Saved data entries
★ ★ ★ ★

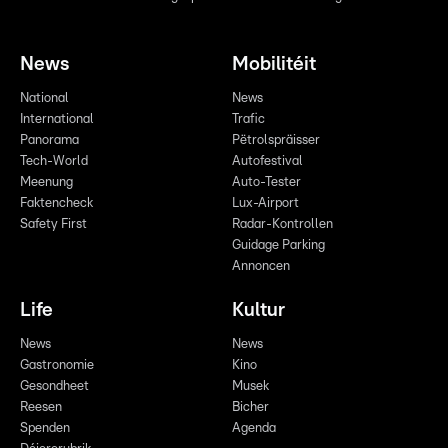
News
Mobilitéit
National
News
International
Trafic
Panorama
Pëtrolspräisser
Tech-World
Autofestival
Meenung
Auto-Tester
Faktencheck
Lux-Airport
Safety First
Radar-Kontrollen
Guidage Parking
Annoncen
Life
Kultur
News
News
Gastronomie
Kino
Gesondheet
Musek
Reesen
Bicher
Spenden
Agenda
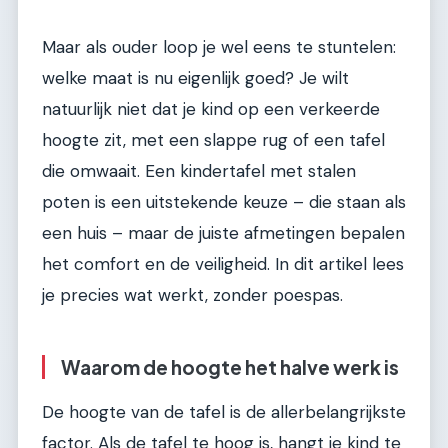
Maar als ouder loop je wel eens te stuntelen:
welke maat is nu eigenlijk goed? Je wilt
natuurlijk niet dat je kind op een verkeerde
hoogte zit, met een slappe rug of een tafel
die omwaait. Een kindertafel met stalen
poten is een uitstekende keuze – die staan als
een huis – maar de juiste afmetingen bepalen
het comfort en de veiligheid. In dit artikel lees
je precies wat werkt, zonder poespas.
Waarom de hoogte het halve werk is
De hoogte van de tafel is de allerbelangrijkste
factor. Als de tafel te hoog is, hangt je kind te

★ ★ ★ ★

**Instructions to follow:** Repeat the text of every entry above word for word, leaving out the pictures.

**Task solution:**
News
Mobilitéit
National
News
International
Trafic
Panorama
Pëtrolspräisser
Tech-World
Autofestival
Meenung
Auto-Tester
Faktencheck
Lux-Airport
Safety First
Radar-Kontrollen
Guidage Parking
Annoncen
Life
Kultur
News
News
Gastronomie
Kino
Gesondheet
Musek
Reesen
Bicher
Spenden
Agenda
Maar als ouder loop je wel eens te stuntelen:
welke maat is nu eigenlijk goed? Je wilt
natuurlijk niet dat je kind op een verkeerde
hoogte zit, met een slappe rug of een tafel
die omwaait. Een kindertafel met stalen
poten is een uitstekende keuze – die staan als
een huis – maar de juiste afmetingen bepalen
het comfort en de veiligheid. In dit artikel lees
je precies wat werkt, zonder poespas.
Waarom de hoogte het halve werk is
De hoogte van de tafel is de allerbelangrijkste
factor. Als de tafel te hoog is, hangt je kind te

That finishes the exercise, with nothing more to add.